Based on the evidence about penalties assessed for the provision of “by the book” perfect care, it is only reasonable to call on regulators to re-evaluate penalty systems. We know at least in the instance of blood clots that they are penalizing for outcomes that were not truly preventable, lumping together perfect care with care that could have been better.

With patients’ lives and millions of hospital dollars lost to inappropriate penalties, we need policymakers to reevaluate the definition of “preventable events” and change the way hospitals are penalized for them. In doing so, policymakers have an opportunity to align a higher standard of care for patients with a more precise and accurate penalty or reward system.

Elliott R. Haut, M.D., Ph.D. is an associate professor of surgery at the Johns Hopkins University School of Medicine and a faculty member at the Johns Hopkins Armstrong Institute for Patient Safety and Quality.

7 replies »

  1. Good article. I would agree that each case should be looked at individually. If a patient receives optimal care and still acquires a blood clot while hospitalized, why should the hospital be penalized? Medical professionals know that blood clots do not necessarily mean imperfect care and hospitals should not have the pay the price when optimal care was given.

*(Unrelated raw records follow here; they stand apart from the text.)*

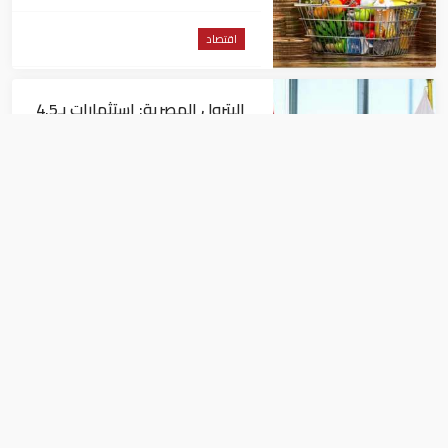
اقتصاد
البترول المصرية: استثمارات بـ4.5
مليارات دولار لزيادة الإنتاج المحلي
وتقليل الاستيراد
اقتصاد
البنك الدولي يمنح سوريا 100
مليون دولار
اقتصاد
استقرار لأسعار الذهب في الإمارات اليوم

  2. Just measure fibrin degradation products on the next 100 folks with hip fractures as they are discharged. Give rewards to those orthopods and their teams who have the fewest patients showing > FDPs.

  3. Very difficult to improve here. Arterial clots are a different problem from venous. Occult malignancies release thromboplastins. Rheology–physics of fluid flow–very important. Coagulation cascade biochemistry endlessly being improved until there must be several hundred molecules that are involved. No PCP can possibly master this intellectual sector. Health care can reach an OK result here, not superb, but it is going to take medical schools to re-organize their presentations of this knowledge, laboratories to re-organize their testing panels, and more drugs working on more critical hinges in the cascade…. before we can really get to master and control DVTs and arterial thrombi. And the science has to advance a few more decades too.